Feature Importance Analysis

Top 5 Most Important Features:

  1. demand_trend_7 (0.159) - 7-day trend indicator
  2. weekend_summer (0.136) - Weekend-summer interaction
  3. demand_seasonal (0.134) - Day-of-week seasonality
  4. demand_rolling_mean_7 (0.081) - 7-day rolling average
  5. demand_rolling_std_7 (0.079) - 7-day rolling standard deviation

Sample Forecast Results

LAY001: 36.9 average daily demand
Next 7 days: [41.0, 40.7, 40.5, 40.2, 39.9, 39.6, 39.3]

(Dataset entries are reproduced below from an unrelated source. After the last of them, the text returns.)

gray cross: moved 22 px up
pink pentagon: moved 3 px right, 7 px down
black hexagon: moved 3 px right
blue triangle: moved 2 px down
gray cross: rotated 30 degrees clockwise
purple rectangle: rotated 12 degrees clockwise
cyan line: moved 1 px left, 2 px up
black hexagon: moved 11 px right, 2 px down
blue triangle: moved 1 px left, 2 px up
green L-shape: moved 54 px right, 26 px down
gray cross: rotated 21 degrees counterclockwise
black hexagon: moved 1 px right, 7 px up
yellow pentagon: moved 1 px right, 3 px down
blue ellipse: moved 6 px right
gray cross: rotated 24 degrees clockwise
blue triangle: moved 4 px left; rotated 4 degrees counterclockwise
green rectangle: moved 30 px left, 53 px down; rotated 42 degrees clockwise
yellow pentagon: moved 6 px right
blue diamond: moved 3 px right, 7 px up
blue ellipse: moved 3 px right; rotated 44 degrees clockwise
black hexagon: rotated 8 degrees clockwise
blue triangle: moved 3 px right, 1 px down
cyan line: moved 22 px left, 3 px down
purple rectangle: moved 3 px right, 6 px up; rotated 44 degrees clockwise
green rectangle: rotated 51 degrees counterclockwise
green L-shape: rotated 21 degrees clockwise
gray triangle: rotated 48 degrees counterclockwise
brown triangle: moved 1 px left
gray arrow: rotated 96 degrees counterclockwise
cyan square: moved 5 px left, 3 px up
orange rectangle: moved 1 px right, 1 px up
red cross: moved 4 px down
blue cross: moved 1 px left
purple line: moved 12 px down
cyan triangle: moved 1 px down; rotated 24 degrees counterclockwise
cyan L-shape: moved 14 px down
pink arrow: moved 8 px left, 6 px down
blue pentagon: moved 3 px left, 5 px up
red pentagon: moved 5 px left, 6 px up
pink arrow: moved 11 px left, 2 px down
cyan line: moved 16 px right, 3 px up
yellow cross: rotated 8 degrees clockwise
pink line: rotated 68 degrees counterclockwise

DOR001: 45.6 average daily demand  
Range: 42.2 - 48.9 units
Trend: ↗️ Increasing

** Technical Implementation**

Data Pipeline

# Historical data extraction
query = """
SELECT DATE(timestamp) as date,
       SUM(quantity) as daily_demand,
       EXTRACT(DOW FROM DATE(timestamp)) as day_of_week,
       EXTRACT(MONTH FROM DATE(timestamp)) as month,
       -- Additional temporal features
FROM inventory_movements 
WHERE sku = $1 AND movement_type = 'outbound'
GROUP BY DATE(timestamp)
"""

Feature Engineering

  • Lag Features: 1, 3, 7, 14, 30-day demand lags
  • Rolling Statistics: Mean, std, max for 7, 14, 30-day windows
  • Seasonal Features: Day-of-week, month, quarter patterns
  • Promotional Events: Super Bowl, July 4th impact modeling
  • Brand Features: Encoded categorical variables (LAY, DOR, CHE, etc.)

Model Architecture

ensemble_weights = {
    'random_forest': 0.4,      # 40% weight
    'linear_regression': 0.3,  # 30% weight  
    'time_series': 0.3         # 30% weight
}

** API Endpoints**

Forecast Summary

GET /api/v1/inventory/forecast/summary

Returns summary of all available forecasts with trends and statistics.

Specific SKU Forecast

GET /api/v1/inventory/forecast/demand?sku=LAY001&horizon_days=7

Returns detailed forecast with predictions and confidence intervals.

** Business Impact**

Demand Insights

  • Lay's Products: Stable demand around 36-41 units/day
  • Doritos: Highest demand (45.6 avg) with increasing trend
  • Cheetos: Most stable demand (36.0-36.4 range)
  • Seasonal Patterns: Weekend and summer interactions detected

Operational Benefits

  • Inventory Planning: 30-day demand visibility
  • Reorder Decisions: Data-driven ordering recommendations
  • Promotional Planning: Event impact modeling
  • Risk Management: Confidence intervals for uncertainty

** Ready for Phase 3**

GPU Acceleration Setup

# Run RAPIDS container with GPU support
docker run --gpus all -v $(pwd):/app \
  nvcr.io/nvidia/rapidsai/rapidsai:24.02-cuda12.0-runtime-ubuntu22.04-py3.10

Next Steps

  1. Phase 3: Implement cuML models for GPU acceleration
  2. Phase 4: Real-time API integration
  3. Phase 5: Advanced monitoring and business intelligence

📁 Files Created

  • scripts/phase1_phase2_forecasting_agent.py - Main forecasting agent
  • scripts/setup_rapids_phase1.sh - RAPIDS container setup script
  • scripts/phase1_phase2_summary.py - Results analysis script
  • phase1_phase2_forecasts.json - Generated forecast results
  • phase1_phase2_summary.json - Detailed summary report

** Key Learnings**

  1. Data Quality: 179 days of historical data provides sufficient training samples
  2. Feature Engineering: Temporal and seasonal features are most important
  3. Model Performance: Ensemble approach provides robust predictions
  4. Business Value: Confidence intervals enable risk-aware decision making

** Success Metrics**

  • 100% Success Rate: All 4 test SKUs forecasted successfully
  • 31 Features Engineered: Based on NVIDIA best practices
  • 95% Confidence Intervals: Uncertainty quantification included
  • API Integration: Real-time forecast access via REST endpoints
  • GPU Ready: RAPIDS container setup for Phase 3 acceleration

Phase 1 & 2 are complete and ready for GPU acceleration with RAPIDS cuML!